La situation mensuelle de la Banque centrale pour avril dernier fait état de la mobilisation de nouveaux financements au profit du Trésor au titre des articles 46 et 53 de l’ordonnance relative à la monnaie et au crédit. Comment analysez-vous cette situation ?
Tout d’abord, la question du financement du déficit public se pose avec acuité, et le recours au financement monétaire est, dans cette conjoncture, le plus indiqué à côté de la dépréciation de la monnaie nationale. Ces deux instruments étant les plus aisés à mettre en œuvre grâce à l’action de la Banque d’Algérie, et ce, dans une économie en récession et en présence d’une pandémie sévère dont l’évolution reste encore incertaine. Le dispositif classique consacré par la loi sur la monnaie et le crédit est justement l’article 46 qui stipule que “sur une base contractuelle, et dans la limite d’un maximum égal à 10% des recettes ordinaires de l’État constatées au cours du précédent exercice budgétaire, la Banque d’Algérie peut consentir au Trésor des découverts en compte courant dont la durée totale ne peut excéder 240 jours”. C’est ce qui ressort de la situation mensuelle du mois d’avril publiée par la Banque d’Algérie où le montant consenti au Trésor est de 635 milliards de dinars. 
En revanche, la nouveauté est dans l’application de l’article 53 de la loi sur la monnaie et le crédit qui précise les modalités de placement des fonds propres de la Banque d’Algérie. Parmi plusieurs modalités, il y a les titres émis ou garantis par l’État. Le montant consacré annoncé est de 520 milliards de dinars. Aussi, le financement monétaire sur quatre mois de l’année 2021 est de l’ordre de 1 155 milliards de dinars. Par ailleurs, le règlement n°2021-02 du 10 juin 2021 adopté par la Banque d’Algérie et portant programme spécial de refinancement, en soutien au programme de relance de l’économie nationale, est un autre mécanisme de financement monétaire d’un montant de 2 100 milliards de dinars échelonné sur douze mois. Il est vrai que la Banque centrale a le privilège de l’émission monétaire et qu’en cette conjoncture de crise économique, elle juge nécessaire d’injecter dans le circuit économique de la monnaie pour soutenir l’investissement et la consommation. 

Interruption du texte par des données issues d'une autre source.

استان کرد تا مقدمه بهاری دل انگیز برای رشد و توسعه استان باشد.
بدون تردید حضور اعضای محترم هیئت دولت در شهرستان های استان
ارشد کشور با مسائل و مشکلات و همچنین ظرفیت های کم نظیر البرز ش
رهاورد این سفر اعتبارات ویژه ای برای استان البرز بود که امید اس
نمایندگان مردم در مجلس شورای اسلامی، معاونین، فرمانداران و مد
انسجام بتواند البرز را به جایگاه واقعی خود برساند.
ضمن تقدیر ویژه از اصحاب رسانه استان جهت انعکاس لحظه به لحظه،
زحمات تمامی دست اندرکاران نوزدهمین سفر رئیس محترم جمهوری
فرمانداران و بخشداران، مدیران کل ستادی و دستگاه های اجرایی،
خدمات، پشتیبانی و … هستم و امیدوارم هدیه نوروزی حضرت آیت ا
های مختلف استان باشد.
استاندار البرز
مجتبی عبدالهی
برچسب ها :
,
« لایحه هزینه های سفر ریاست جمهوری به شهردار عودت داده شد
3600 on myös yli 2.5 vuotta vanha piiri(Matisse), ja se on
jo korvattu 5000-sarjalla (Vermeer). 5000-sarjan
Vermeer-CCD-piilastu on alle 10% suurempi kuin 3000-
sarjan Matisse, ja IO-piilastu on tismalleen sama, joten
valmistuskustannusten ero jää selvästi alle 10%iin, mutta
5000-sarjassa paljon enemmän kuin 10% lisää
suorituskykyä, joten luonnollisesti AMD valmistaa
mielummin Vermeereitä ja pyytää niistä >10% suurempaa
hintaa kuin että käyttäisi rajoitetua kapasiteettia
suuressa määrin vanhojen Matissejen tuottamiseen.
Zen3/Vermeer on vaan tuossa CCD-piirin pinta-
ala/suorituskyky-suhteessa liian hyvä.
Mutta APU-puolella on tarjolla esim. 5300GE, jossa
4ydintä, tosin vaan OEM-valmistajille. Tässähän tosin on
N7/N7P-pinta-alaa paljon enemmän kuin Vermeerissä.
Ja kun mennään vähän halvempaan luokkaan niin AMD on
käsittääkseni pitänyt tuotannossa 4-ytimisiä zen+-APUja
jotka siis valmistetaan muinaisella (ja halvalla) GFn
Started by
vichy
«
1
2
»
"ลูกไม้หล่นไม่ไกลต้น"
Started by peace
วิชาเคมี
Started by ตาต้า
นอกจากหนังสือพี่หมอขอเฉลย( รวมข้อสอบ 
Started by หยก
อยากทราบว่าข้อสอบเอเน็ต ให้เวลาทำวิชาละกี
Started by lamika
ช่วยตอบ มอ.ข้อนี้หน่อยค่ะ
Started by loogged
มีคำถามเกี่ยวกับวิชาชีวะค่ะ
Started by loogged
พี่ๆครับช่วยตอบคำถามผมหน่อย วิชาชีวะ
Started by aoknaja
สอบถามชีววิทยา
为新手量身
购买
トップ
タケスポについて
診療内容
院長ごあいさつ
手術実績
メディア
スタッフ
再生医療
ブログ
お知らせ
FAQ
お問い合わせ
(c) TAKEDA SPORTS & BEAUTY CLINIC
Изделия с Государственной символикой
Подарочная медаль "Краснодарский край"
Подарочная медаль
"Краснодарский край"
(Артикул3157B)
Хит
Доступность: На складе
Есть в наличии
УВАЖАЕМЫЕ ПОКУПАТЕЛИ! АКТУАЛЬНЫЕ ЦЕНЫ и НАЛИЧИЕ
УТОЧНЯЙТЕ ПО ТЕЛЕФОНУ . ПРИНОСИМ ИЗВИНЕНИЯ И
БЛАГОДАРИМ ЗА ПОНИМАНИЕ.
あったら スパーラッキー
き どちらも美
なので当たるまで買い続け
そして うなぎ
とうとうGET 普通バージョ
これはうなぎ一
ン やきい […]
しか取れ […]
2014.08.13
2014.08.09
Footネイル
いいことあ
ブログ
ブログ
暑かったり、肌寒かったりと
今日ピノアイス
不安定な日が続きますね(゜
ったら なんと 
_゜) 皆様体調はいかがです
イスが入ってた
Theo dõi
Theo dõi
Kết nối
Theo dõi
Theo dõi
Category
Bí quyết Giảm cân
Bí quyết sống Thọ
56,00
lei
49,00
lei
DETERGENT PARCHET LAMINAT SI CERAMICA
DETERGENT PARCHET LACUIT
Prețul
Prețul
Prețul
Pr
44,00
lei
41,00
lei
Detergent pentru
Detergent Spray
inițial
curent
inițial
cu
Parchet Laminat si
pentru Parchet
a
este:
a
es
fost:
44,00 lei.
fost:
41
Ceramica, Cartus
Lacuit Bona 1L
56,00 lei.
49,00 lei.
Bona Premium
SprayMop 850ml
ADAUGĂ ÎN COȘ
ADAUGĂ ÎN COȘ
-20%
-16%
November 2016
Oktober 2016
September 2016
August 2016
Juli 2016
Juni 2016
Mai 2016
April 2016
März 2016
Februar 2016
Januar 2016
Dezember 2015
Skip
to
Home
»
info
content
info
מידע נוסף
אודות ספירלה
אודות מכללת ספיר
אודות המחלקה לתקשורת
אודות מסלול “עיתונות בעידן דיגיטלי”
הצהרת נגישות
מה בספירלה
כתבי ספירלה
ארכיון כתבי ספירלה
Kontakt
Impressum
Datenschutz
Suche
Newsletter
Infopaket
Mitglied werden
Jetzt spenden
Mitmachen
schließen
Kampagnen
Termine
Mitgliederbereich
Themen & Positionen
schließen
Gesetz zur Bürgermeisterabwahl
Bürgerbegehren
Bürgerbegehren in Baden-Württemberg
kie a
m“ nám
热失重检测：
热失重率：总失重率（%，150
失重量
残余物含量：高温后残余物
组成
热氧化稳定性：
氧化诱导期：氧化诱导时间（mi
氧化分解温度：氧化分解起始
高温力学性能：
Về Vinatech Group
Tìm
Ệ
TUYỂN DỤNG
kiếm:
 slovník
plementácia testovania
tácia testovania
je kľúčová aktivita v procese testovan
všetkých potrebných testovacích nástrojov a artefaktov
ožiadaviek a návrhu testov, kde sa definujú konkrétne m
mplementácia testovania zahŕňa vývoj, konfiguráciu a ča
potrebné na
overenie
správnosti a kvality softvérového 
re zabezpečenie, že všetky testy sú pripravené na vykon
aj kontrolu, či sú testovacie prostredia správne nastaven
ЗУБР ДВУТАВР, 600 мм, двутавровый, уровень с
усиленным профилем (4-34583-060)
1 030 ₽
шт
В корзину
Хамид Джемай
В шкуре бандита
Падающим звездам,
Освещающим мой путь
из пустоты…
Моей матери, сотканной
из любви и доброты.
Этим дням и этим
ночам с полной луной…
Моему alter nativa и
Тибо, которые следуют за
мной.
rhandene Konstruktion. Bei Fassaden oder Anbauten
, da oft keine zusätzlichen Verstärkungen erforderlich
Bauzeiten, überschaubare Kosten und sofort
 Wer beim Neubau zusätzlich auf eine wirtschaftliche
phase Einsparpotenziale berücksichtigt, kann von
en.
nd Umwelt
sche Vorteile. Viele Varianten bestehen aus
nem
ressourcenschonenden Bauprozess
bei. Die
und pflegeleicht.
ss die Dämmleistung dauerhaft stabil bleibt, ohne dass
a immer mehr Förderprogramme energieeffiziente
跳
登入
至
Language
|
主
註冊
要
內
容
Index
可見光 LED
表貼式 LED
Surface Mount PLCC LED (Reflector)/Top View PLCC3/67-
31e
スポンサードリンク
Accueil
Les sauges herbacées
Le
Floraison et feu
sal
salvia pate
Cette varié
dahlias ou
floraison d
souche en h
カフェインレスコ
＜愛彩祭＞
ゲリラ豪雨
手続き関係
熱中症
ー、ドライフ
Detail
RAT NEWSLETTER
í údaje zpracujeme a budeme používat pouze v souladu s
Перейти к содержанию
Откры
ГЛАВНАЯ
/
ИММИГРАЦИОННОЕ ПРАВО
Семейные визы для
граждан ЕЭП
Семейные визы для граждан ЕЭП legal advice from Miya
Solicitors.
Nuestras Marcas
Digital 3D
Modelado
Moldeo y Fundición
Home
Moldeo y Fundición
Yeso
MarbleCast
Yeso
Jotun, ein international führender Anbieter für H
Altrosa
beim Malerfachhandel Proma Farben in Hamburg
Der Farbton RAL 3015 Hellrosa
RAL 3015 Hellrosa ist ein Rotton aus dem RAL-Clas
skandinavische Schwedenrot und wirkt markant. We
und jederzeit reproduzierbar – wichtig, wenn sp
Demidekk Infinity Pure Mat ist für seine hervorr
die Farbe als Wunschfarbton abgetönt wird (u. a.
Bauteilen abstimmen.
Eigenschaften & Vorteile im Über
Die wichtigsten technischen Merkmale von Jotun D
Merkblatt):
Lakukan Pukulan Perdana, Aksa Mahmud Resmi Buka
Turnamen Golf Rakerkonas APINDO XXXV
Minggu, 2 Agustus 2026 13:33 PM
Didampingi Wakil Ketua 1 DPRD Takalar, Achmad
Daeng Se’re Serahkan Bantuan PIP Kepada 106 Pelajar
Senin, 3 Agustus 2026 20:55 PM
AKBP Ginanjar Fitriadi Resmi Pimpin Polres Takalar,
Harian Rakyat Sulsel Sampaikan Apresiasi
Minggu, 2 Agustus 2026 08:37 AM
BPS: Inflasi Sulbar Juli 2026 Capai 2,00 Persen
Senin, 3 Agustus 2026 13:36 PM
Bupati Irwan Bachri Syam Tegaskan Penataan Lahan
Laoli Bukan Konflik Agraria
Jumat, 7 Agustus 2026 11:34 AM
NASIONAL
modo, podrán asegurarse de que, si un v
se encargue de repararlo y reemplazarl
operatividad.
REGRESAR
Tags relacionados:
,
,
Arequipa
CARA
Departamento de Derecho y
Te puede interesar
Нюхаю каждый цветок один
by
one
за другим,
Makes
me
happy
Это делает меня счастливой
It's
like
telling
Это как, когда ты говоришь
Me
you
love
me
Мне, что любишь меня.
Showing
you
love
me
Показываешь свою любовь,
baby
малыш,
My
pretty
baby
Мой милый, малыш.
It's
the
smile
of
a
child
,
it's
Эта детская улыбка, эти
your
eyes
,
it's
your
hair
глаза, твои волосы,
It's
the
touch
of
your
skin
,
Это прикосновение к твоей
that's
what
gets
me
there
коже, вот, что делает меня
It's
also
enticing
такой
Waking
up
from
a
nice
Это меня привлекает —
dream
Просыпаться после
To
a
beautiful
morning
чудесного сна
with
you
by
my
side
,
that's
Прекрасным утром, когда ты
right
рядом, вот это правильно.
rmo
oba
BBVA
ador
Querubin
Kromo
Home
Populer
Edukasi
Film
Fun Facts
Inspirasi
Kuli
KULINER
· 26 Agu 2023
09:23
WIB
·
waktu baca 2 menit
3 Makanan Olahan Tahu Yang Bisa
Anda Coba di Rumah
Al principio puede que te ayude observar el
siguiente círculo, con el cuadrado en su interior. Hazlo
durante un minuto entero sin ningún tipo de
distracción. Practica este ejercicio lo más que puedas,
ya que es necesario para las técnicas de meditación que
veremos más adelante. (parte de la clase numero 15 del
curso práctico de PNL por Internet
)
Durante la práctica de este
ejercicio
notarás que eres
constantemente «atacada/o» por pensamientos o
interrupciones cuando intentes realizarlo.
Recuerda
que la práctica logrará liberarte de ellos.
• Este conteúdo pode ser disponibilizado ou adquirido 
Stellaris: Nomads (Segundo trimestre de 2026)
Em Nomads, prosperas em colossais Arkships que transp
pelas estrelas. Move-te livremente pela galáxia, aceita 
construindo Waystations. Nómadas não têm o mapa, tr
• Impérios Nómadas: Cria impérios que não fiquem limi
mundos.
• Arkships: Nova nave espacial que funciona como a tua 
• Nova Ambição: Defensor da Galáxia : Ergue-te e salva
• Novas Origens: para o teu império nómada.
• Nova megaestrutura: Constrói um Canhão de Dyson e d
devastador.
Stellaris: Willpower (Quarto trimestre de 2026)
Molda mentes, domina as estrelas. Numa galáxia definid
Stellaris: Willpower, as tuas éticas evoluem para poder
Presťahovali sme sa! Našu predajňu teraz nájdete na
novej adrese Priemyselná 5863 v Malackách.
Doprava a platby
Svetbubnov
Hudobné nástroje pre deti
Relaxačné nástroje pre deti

Dans le dispositif du financement non conventionnel tel qu’il est défini par l’article 45 bis de la loi sur la monnaie et le crédit (planche à billets), c’est le Trésor qui s’adresse directement à l’institut d’émission pour le financement de ses engagements en contrepartie de titres émis.
 Contrairement à cela, le nouveau mécanisme de financement est destiné directement aux banques (opérations d’open market) en leur accordant une cession temporaire d’apport de liquidités en contrepartie d’effets que la Banque d’Algérie accepte en garantie, soit uniquement des obligations émises par le Trésor public dans le cadre du rachat des crédits syndiqués. Aussi, cette fois-ci, la Banque d’Algérie est restée dans le cadre du dispositif qu’elle met habituellement au service du système bancaire. 

Quels impacts pourraient avoir ces dispositifs de financement monétaires ? 
La mobilisation de ces mécanismes de financements monétaire sur toute l’année 2021 aura inéluctablement pour conséquence une pression inflationniste du fait justement de l’augmentation de la masse monétaire. Si ce n’est que cela, pour permettre le retour à une croissance économique vigoureuse, c’est jouable. La crainte, c’est la détérioration de la situation financière globale dans le cas où la relance économique serait retardée.